The man looks startled and replies, “But, madam.
I
am Albert.”

Dad and I cracked up. His laughter started a coughing fit that took a long time to calm down. I could see he was really in pain, and so very tired.

When he could talk again, he said, “Listen, honey. I may need you to do me a favor.” He pulled out the drawer near his lounge chair. It was filled with vials of Mom’s morphine. “I am going to have to get myself out of here soon. I can’t stand struggling for breath every minute. I really want it to be over. I have these things at the ready, and may inject myself this week. But the damnedest thing is, I’m afraid I’ll shake so hard that I’ll botch the job. I want to be able to call you and have you come finish it.”

“Oh, Dad, I know how much you need to get out. But that’s murder! I would be put in prison for it.”

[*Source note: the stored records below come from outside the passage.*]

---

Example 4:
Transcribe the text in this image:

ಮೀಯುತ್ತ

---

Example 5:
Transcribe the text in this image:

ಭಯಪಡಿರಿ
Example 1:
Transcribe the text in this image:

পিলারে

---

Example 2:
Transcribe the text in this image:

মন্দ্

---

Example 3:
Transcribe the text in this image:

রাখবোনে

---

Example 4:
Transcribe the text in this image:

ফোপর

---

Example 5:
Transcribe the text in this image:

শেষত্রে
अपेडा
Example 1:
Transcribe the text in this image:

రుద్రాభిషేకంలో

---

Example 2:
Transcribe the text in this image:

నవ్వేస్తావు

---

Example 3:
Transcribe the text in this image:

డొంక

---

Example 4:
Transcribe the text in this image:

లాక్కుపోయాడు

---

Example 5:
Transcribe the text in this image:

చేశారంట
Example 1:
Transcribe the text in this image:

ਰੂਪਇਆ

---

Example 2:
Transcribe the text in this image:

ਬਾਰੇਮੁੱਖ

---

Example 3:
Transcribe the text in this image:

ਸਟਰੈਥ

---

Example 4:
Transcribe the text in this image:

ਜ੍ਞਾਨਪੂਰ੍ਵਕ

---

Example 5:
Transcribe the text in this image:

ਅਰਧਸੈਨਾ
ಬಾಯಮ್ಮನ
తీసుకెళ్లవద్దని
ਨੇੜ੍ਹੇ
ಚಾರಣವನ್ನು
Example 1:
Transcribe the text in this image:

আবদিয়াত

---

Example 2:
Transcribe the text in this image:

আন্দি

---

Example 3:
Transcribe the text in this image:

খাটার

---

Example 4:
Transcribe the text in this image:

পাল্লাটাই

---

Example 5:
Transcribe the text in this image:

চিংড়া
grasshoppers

“They’d never have to know.”

“Dad.
I’d
know.” I knew I could never do it, and I knew for sure then that we need to have a legal way to get out of this world ourselves if we’re in that much pain and it’s the end of our life anyway.

He just sighed and looked at me, as if I had failed him. “You’ll whack me every day to keep me alive, when all I really want is for you to whack me once and for all?”

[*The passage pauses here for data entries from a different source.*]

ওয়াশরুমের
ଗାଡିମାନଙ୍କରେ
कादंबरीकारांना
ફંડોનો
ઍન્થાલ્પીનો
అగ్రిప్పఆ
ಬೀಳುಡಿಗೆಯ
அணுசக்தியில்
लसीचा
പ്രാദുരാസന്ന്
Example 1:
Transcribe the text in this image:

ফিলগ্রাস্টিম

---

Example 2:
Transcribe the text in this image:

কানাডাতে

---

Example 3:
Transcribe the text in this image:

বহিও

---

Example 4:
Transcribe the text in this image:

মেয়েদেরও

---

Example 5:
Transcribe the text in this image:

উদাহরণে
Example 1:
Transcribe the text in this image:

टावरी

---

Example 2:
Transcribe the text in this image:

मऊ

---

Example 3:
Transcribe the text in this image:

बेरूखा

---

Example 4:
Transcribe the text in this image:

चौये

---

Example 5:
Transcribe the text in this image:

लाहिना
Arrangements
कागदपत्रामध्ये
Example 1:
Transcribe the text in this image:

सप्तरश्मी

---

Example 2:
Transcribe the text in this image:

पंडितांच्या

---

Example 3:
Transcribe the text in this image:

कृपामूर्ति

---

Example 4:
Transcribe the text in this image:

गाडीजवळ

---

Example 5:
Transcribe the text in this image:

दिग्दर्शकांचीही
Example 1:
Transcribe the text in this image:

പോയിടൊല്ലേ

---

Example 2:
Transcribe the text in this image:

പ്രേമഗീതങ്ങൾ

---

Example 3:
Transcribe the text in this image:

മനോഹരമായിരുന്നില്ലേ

“But you don’t want to leave Mom.”

“Of course I don’t. But you can’t image how strong she really is, even in her condition. I think Bam and I have done her a disservice over the years. Since I’ve been so darned sick, she has climbed on a step stool and hammered nails in the wall to hang a picture. She gets her breakfast and mine every morning. She seems stronger every day!”

“Well, okay then. Now Dad, you do me a favor. If there is any
way of your contacting me from the other side after you die, will you please do it?”

“Okay. I frankly think everything just goes black, but if I’m wrong and you’re right, I’ll do what I can.”

“I just have this sense that there is something over on the other side, and that you will hang around me, at least for a while. So promise me.”

He smiled. “I promise.”

“Sorry about not being able to whack you for good.”

“Me too.”

But just two days later, on a Sunday, Mom called. “Terrell, come quick. I think your father’s dying. I called 911 and they’re on their way up, but meet us at the hospital, will you?”

Sure enough, Dad died two hours later in the emergency room. Irene came there, held Dad’s hand, and told him she loved him. She was calm and hugged Mom, and then said she wanted to go back to her place. She was totally grown-up about it all. Go figure!

When I took Mom back to their apartment, I went straight to the drawer he had shown me. All the morphine was still in place. Nature, God bless her, had just finally taken her course.

Dad was seventy-eight, and a class act to the very end. I admired him more than anyone in my life. I think he could have been a fine novelist, but he chose instead to use his talent in advertising, which was a lot more financially secure, so that he could be sure Irene would be cared for after he died. I will always miss getting his phone call on June 25th. “Only six more months to go! Start your shopping list!”

Irene gave the closing prayer at his funeral. “Heavenly Father, please say hi to my daddy in heaven. He might play bridge with Bammy! Name of Jesus Christ, Amen.”